The Electrical Consumption

In order to proceed with some calculations regarding the electrical consumption of our devices, we first need to mention a basic electrical unit, the KWh (kilowatt-hour). This unit shows how many KW (1000 Watts) of electricity a device consumes per hour.

As you understand, this unit is able to take account of time as a major element of the calculation. After all, we might be more accustomed with Watt as a power unit, but it cannot be used when calculating electrical consumption.

Let's see how the formula works:

1 KWh = 1 KW for one hour = 1000 W for one hour

Now let's see an example:
We have a modern LCD TV unit with a power tag at the back which indicates that the device consumes 100 W during normal operation. The TV stays on for about 4 hours per day. So, for each day, we have a consumption as follows:

100 W multiplied by 4 hours equals to 400 Wh equals to 0.4 KWh.

Such calculations can be made with all devices of the house for which we have some information regarding the power during operation. The power tags usually placed at the back or bottom of the device are what we will be using. Mind however that they are not always accurate because the consumption can vary depending on the settings. Typically, the power tags indicate the maximum power dissipation; this number will be higher than standard operation, but in any way, it is better to calculate the consumption at the worst case scenario.

When you have a list of devices and their consumption per day depending on the hours of operation and you also know the price of KWh at your region, you can have a fairly accurate calculation of the electricity expense of your house at maximum.

Example Table Of Calculations

(click column header to sort results)
Number Of Devices  
Number Of Hours Each Per Day  
Watt Rating Each  
Consumption In KWh  
Light Bulbs
TV Units
AC Units
Electric Stove
Desktop Computer
Laptop Computer
Washing Machine
(Number of devices) x (Watt rating of each) x (Hours of use per day) = Daily Consumption

The Actual Expense

The total KWh consumption of the house devices, as shown in the previous example, approximate as they might be, are still a good indication of the house energy consumption.

Do not forget that our aim is not to pinpoint the consumption of the house to the last Wh, but merely to identify the energy hogs of our house and determine the possible profit (if any) of a replacement of the oldest devices with new, more efficient ones.

In any way, when you multiply the total electrical consumption in KWh with the current KWh price in your region you can get estimate of the expense of electricity for the above listed devices and duration of use.

Energy Meter

A low price energy meter, suitable to measure the electrical consumption of the devices plugged in it.
A low price energy meter, suitable to measure the electrical consumption of the devices plugged in it.

How To Get More Reliable Results

When someone calculates the electrical consumption of a device by using the Watt rating and the approximate amount of time during which the device is operated, he cannot expect to have very accurate results.

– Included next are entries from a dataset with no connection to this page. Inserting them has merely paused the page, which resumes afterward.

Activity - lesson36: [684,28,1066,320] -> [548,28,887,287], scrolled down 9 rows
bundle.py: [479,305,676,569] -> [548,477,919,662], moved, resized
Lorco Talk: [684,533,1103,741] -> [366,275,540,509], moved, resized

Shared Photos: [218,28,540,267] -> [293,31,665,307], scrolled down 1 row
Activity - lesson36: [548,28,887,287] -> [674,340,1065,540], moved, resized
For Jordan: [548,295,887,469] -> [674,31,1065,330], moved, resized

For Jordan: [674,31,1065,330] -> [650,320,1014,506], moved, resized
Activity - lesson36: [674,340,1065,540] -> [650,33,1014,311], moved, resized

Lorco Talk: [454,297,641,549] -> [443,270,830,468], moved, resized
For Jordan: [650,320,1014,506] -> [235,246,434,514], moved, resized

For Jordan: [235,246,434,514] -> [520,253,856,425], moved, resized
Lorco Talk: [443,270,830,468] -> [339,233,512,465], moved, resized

This is because, the devices rarely consume exactly as much as the power tag indicates.

More accurate results can be achieved if an energy meter is used. These devices are connected on the electrical box and keep track of the total consumption of the house. These are reliable devices which can give exact consumption and thus calculate the expense for electricity, however there is a catch - they tend to be very expensive and need to be installed by qualified technician.

Another method is the kind of small energy meters which can be placed between the device to be checked and the wall socket. These electronic devices include an LCD screen and buttons, through which one can set the KWh price. When this is set and plugged in a wall socket, you can connect a device on it (for example plug your laptop on the energy meter) and while the laptop is running, the energy meter will keep track of the exact consumption. These inexpensive devices are able to provide daily, weekly, monthly or even annual reports, thus letting you know of the exact consumption of the device you have plugged in them. They do have some limitations - for instance, there is always a maximum of wattage the device can measure, so do not expect to connect many devices at once through extension adapters.